Consumers need a good reason to be loyal, and they’re shopping for more brands today than in the past. Delivery is a crucial part of their brand loyalty, and 84% will walk away from your brand after a bad delivery experience. Three in five consumers are likely to remain loyal to retailers who are open and honest about delivery costs and timing.
A new playbook for last-mile delivery
It seems almost inevitable then that as e-commerce growth accelerates and consumer expectations grow, you’ll be competing for any advantage in the last-mile delivery experience. Long viewed as a back-end commodity, logistics will transition from cost center to opportunity, becoming a new source of competitiveness and a catalyst for brand growth. This will be especially true in densely packed urban markets, where most of your potential customers and key influencers reside.

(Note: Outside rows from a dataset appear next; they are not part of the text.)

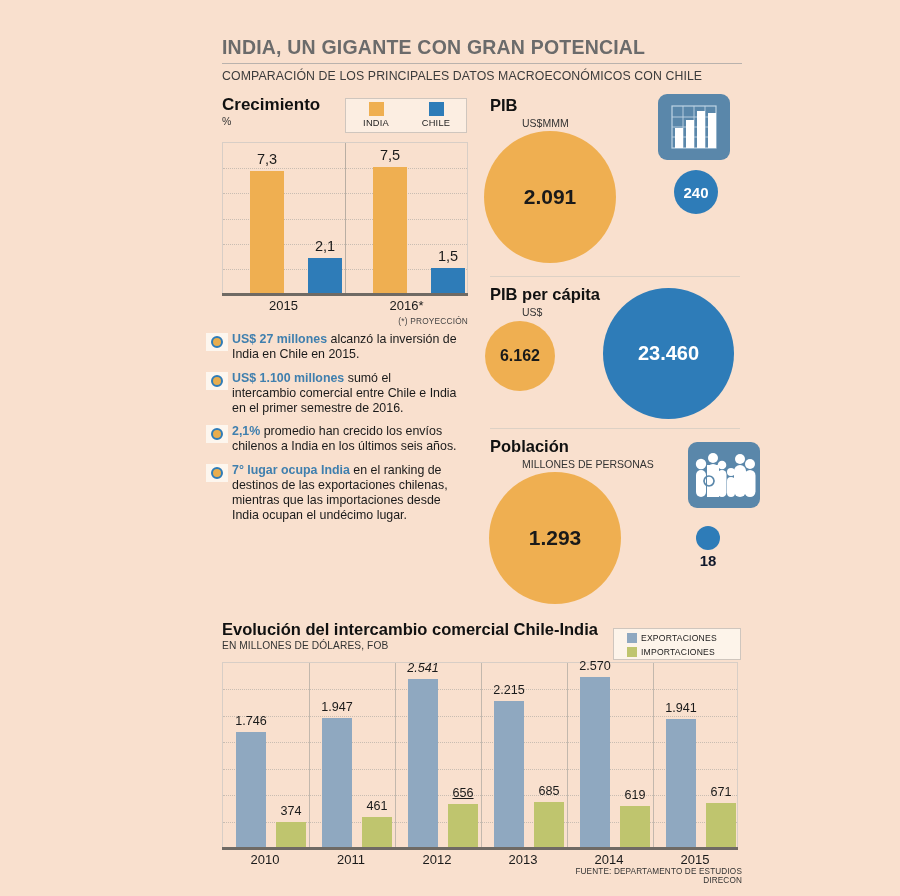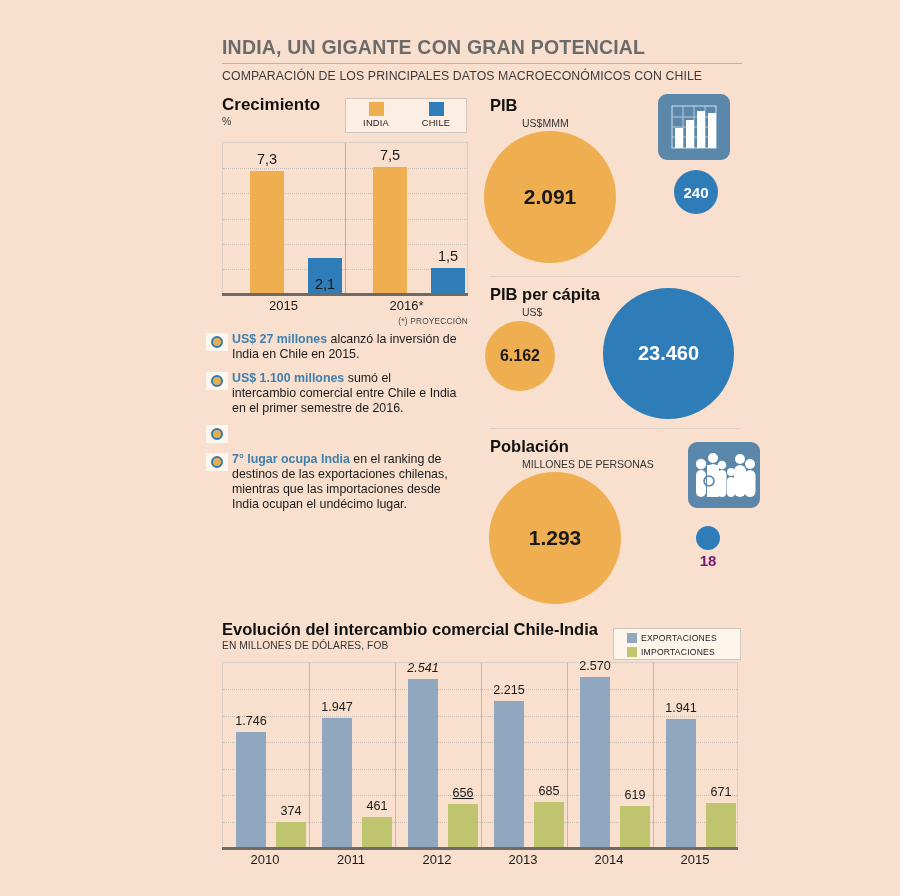"2,1" div.bar-lbl { margin-top: 38px -> none }
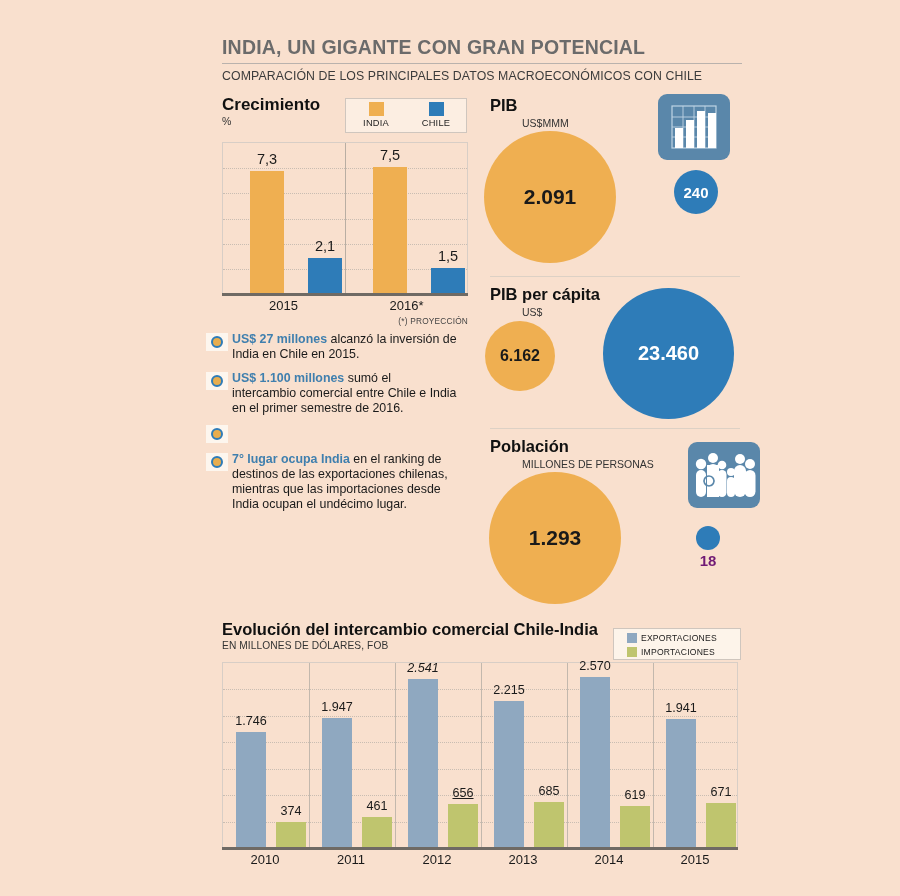"2,1% promedio han crecido los" div.bullet-txt { html: none -> <div><span>2,1%</span><span> promedio han crecido los envíos chilenos a India en los últimos seis años.</span></div> }
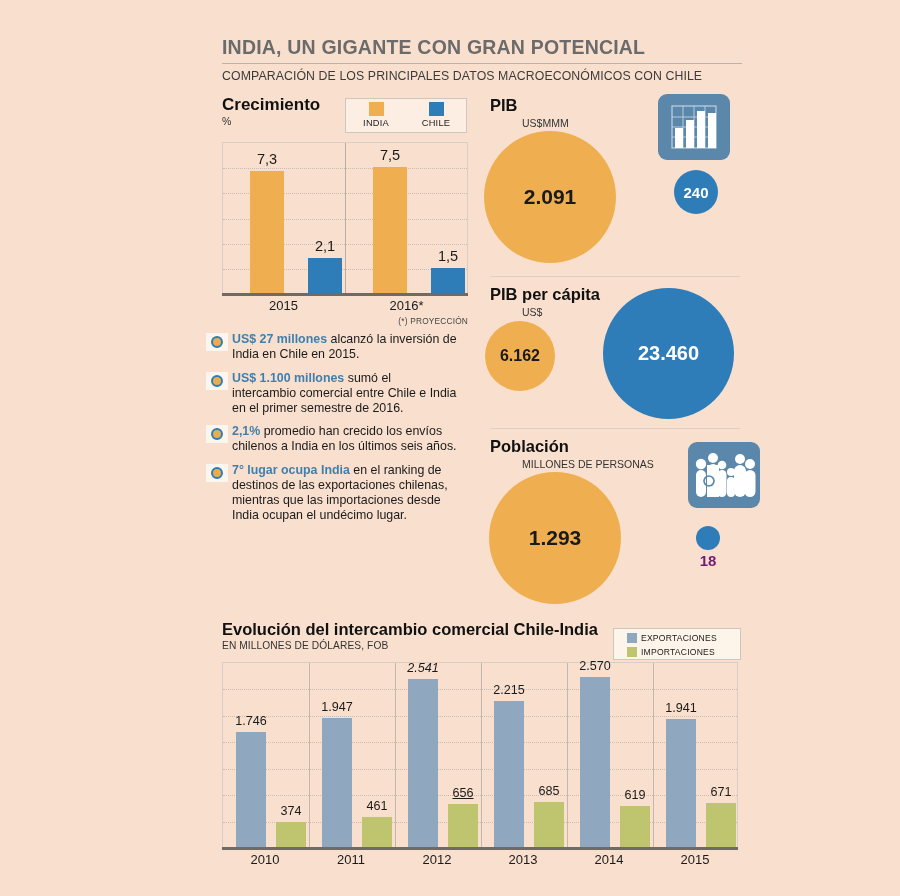"18" .pop-small-lbl { color: #701a75 -> #0f172a }
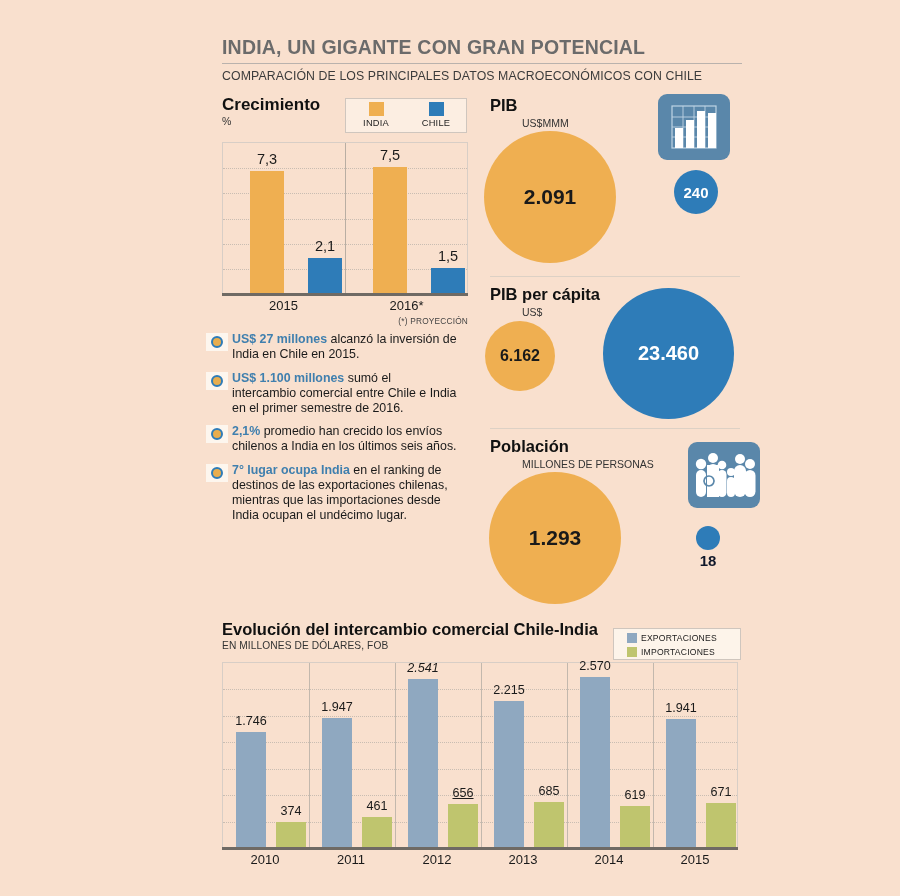"FUENTE: DEPARTAMENTO DE ESTUDIOS DIRECON" div.source { html: none -> <div>FUENTE: DEPARTAMENTO DE ESTUDIOS DIRECON</div> }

Last-mile logistics will be critical to growing your brand, which presents a unique challenge. Logistics execs almost universally agree that the last-mile is the most inefficient part of the delivery chain, accounting for 53% of total shipping costs. In addition, it involves trade-offs that can sometimes sound like a lose-lose proposition – providing a higher level of service can break the budget, and containing costs can lead to unacceptable service levels.
Last-mile delivery done right becomes an enhancer for your brand. What does ‘done right’ entail?
- Localized inventory – micro hubs that push inventory out closer to the end delivery point, in essence shortening the last mile and supporting speed and sustainability
- Dynamic control – Operational flexibility to continually adapt to surges or dips in demand
- Completely transparency – 100% visibility for the shipper of the end-to-end process with no black holes, 100% visibility for the consumer of where their package is and when it will arrive
- End-to-end precision – data and algorithms that drive daily optimization of capacity and routing
- 24/7 availability – real-time response and recovery
Finding your north star–exceeding customer experiences
The reality is that there is often a disconnect between consumer expectations and the capabilities and services offered by last-mile delivery carriers. To thrive in the current disruption, your brand must exceed those consumer expectations. The ‘Amazon experience’ is table stakes for last-mile delivery.
Your brand needs a last-mile provider with the capabilities to match that experience in terms of on-time delivery, reliability, and visibility and then go a step beyond Amazon. The box has your name on it, and the goal of your last-mile carrier should be to make you look like an expert in logistics. That’s the true North Star for last-mile delivery, and when you achieve it, everything changes.